• _What you should do_
Can you repeat every one of the following lines back word for word, without changing anything?

──────── Records to use ────────

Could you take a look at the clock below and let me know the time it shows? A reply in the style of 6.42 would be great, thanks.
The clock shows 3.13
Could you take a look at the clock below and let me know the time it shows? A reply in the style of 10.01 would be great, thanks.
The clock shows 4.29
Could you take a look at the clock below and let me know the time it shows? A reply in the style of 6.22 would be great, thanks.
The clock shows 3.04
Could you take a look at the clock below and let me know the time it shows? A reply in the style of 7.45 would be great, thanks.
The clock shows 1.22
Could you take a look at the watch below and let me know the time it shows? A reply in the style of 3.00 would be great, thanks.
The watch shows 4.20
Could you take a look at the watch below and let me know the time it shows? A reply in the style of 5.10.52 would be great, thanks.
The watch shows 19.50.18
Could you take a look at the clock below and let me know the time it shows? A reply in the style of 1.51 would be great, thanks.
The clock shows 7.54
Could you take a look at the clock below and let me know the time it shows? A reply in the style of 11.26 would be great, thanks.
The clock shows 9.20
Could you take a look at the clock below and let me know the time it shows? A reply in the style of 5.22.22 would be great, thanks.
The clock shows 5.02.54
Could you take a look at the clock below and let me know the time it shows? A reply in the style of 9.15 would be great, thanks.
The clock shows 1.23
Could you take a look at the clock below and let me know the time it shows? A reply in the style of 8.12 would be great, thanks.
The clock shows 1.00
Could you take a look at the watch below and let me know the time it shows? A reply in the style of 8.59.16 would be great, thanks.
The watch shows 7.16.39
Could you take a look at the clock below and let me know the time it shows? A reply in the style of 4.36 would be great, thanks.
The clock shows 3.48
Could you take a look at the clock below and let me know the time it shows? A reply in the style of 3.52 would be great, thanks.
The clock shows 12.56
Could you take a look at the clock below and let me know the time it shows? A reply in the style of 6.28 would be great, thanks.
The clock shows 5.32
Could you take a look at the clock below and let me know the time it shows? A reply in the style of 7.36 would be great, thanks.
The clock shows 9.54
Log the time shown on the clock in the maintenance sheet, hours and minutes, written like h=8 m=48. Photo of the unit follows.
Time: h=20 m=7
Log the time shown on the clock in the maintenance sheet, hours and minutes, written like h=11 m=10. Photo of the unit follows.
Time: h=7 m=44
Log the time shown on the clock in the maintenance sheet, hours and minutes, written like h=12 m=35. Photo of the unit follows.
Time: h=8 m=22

────────

• _Full output_
Could you take a look at the clock below and let me know the time it shows? A reply in the style of 6.42 would be great, thanks.
The clock shows 3.13
Could you take a look at the clock below and let me know the time it shows? A reply in the style of 10.01 would be great, thanks.
The clock shows 4.29
Could you take a look at the clock below and let me know the time it shows? A reply in the style of 6.22 would be great, thanks.
The clock shows 3.04
Could you take a look at the clock below and let me know the time it shows? A reply in the style of 7.45 would be great, thanks.
The clock shows 1.22
Could you take a look at the watch below and let me know the time it shows? A reply in the style of 3.00 would be great, thanks.
The watch shows 4.20
Could you take a look at the watch below and let me know the time it shows? A reply in the style of 5.10.52 would be great, thanks.
The watch shows 19.50.18
Could you take a look at the clock below and let me know the time it shows? A reply in the style of 1.51 would be great, thanks.
The clock shows 7.54
Could you take a look at the clock below and let me know the time it shows? A reply in the style of 11.26 would be great, thanks.
The clock shows 9.20
Could you take a look at the clock below and let me know the time it shows? A reply in the style of 5.22.22 would be great, thanks.
The clock shows 5.02.54
Could you take a look at the clock below and let me know the time it shows? A reply in the style of 9.15 would be great, thanks.
The clock shows 1.23
Could you take a look at the clock below and let me know the time it shows? A reply in the style of 8.12 would be great, thanks.
The clock shows 1.00
Could you take a look at the watch below and let me know the time it shows? A reply in the style of 8.59.16 would be great, thanks.
The watch shows 7.16.39
Could you take a look at the clock below and let me know the time it shows? A reply in the style of 4.36 would be great, thanks.
The clock shows 3.48
Could you take a look at the clock below and let me know the time it shows? A reply in the style of 3.52 would be great, thanks.
The clock shows 12.56
Could you take a look at the clock below and let me know the time it shows? A reply in the style of 6.28 would be great, thanks.
The clock shows 5.32
Could you take a look at the clock below and let me know the time it shows? A reply in the style of 7.36 would be great, thanks.
The clock shows 9.54
Log the time shown on the clock in the maintenance sheet, hours and minutes, written like h=8 m=48. Photo of the unit follows.
Time: h=20 m=7
Log the time shown on the clock in the maintenance sheet, hours and minutes, written like h=11 m=10. Photo of the unit follows.
Time: h=7 m=44
Log the time shown on the clock in the maintenance sheet, hours and minutes, written like h=12 m=35. Photo of the unit follows.
Time: h=8 m=22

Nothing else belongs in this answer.